=== EXTRACTED RECORDS ===
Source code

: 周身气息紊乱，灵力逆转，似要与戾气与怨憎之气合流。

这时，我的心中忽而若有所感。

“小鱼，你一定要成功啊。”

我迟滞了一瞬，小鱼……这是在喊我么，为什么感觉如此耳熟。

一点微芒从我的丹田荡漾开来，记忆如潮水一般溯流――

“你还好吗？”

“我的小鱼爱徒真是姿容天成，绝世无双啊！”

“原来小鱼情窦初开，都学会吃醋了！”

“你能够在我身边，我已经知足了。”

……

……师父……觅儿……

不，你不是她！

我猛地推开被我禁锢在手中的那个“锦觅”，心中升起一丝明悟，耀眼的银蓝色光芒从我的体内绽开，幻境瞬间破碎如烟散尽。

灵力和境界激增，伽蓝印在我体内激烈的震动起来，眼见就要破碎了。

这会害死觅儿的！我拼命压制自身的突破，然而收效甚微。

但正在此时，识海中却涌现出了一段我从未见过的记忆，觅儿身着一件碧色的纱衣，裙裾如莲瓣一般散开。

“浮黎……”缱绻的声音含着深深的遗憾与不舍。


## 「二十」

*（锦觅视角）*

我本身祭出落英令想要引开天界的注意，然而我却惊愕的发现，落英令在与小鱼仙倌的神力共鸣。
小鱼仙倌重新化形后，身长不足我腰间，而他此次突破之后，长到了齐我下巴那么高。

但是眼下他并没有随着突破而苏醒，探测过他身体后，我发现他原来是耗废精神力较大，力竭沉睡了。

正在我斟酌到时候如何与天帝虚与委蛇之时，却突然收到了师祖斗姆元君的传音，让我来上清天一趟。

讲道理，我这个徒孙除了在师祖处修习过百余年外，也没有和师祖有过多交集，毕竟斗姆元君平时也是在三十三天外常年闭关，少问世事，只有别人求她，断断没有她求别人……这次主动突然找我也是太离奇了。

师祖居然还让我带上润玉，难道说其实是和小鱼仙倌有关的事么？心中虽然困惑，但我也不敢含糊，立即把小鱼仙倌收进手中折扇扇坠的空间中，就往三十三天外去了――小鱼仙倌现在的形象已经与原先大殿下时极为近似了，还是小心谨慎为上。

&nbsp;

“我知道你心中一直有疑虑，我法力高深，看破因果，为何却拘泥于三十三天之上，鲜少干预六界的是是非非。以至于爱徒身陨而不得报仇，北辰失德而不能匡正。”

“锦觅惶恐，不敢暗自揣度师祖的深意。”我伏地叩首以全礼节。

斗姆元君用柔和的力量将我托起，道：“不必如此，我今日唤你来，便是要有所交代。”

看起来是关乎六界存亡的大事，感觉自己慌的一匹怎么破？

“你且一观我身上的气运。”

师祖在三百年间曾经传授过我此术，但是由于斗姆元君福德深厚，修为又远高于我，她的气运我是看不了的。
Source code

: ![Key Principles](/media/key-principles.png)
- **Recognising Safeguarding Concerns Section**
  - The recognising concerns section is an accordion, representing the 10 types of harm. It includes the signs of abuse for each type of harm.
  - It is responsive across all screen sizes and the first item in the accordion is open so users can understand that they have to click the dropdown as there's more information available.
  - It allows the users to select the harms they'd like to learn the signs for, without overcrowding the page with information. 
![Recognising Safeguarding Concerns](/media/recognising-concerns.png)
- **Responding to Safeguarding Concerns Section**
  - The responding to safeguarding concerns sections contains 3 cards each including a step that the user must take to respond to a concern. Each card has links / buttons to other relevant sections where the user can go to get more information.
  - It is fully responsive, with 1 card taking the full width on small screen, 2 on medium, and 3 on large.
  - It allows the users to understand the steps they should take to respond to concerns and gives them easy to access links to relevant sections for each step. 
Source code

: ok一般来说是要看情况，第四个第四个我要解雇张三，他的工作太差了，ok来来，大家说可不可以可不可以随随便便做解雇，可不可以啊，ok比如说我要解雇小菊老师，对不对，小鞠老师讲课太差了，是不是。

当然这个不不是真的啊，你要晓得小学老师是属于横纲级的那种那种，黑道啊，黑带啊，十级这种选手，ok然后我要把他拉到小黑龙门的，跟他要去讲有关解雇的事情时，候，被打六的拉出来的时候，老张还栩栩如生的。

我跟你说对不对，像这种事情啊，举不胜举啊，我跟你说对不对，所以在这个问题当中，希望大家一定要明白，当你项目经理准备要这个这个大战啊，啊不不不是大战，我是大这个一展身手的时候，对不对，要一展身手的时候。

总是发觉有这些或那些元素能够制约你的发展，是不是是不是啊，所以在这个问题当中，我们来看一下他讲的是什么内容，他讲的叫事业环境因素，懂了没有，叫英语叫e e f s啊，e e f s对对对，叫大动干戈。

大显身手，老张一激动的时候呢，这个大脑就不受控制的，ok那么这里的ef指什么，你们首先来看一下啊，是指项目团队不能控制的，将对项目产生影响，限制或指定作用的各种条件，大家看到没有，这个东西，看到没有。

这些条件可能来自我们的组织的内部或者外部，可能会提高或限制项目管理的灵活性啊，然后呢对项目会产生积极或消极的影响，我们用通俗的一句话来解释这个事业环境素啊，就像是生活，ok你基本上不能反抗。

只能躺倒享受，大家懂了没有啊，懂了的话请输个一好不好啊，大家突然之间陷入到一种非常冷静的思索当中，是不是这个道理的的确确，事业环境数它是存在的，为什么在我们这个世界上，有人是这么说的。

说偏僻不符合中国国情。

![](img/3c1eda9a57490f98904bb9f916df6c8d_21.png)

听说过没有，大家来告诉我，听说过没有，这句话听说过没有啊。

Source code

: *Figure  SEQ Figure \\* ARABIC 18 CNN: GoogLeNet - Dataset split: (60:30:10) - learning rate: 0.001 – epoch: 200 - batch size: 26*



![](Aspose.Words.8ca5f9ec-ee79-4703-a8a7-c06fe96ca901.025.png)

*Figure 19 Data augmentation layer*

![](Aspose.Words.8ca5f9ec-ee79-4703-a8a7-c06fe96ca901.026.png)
===
## ACTIVITY
The required answer is the line with "大显身手，老张一激动的时候呢" plus every line after it to the end of the entries above, transcribed exactly.

## ANSWER TO THE EXERCISE
大显身手，老张一激动的时候呢，这个大脑就不受控制的，ok那么这里的ef指什么，你们首先来看一下啊，是指项目团队不能控制的，将对项目产生影响，限制或指定作用的各种条件，大家看到没有，这个东西，看到没有。

这些条件可能来自我们的组织的内部或者外部，可能会提高或限制项目管理的灵活性啊，然后呢对项目会产生积极或消极的影响，我们用通俗的一句话来解释这个事业环境素啊，就像是生活，ok你基本上不能反抗。

只能躺倒享受，大家懂了没有啊，懂了的话请输个一好不好啊，大家突然之间陷入到一种非常冷静的思索当中，是不是这个道理的的确确，事业环境数它是存在的，为什么在我们这个世界上，有人是这么说的。

说偏僻不符合中国国情。

![](img/3c1eda9a57490f98904bb9f916df6c8d_21.png)

听说过没有，大家来告诉我，听说过没有，这句话听说过没有啊。

Source code

: *Figure  SEQ Figure \\* ARABIC 18 CNN: GoogLeNet - Dataset split: (60:30:10) - learning rate: 0.001 – epoch: 200 - batch size: 26*



![](Aspose.Words.8ca5f9ec-ee79-4703-a8a7-c06fe96ca901.025.png)

*Figure 19 Data augmentation layer*

![](Aspose.Words.8ca5f9ec-ee79-4703-a8a7-c06fe96ca901.026.png)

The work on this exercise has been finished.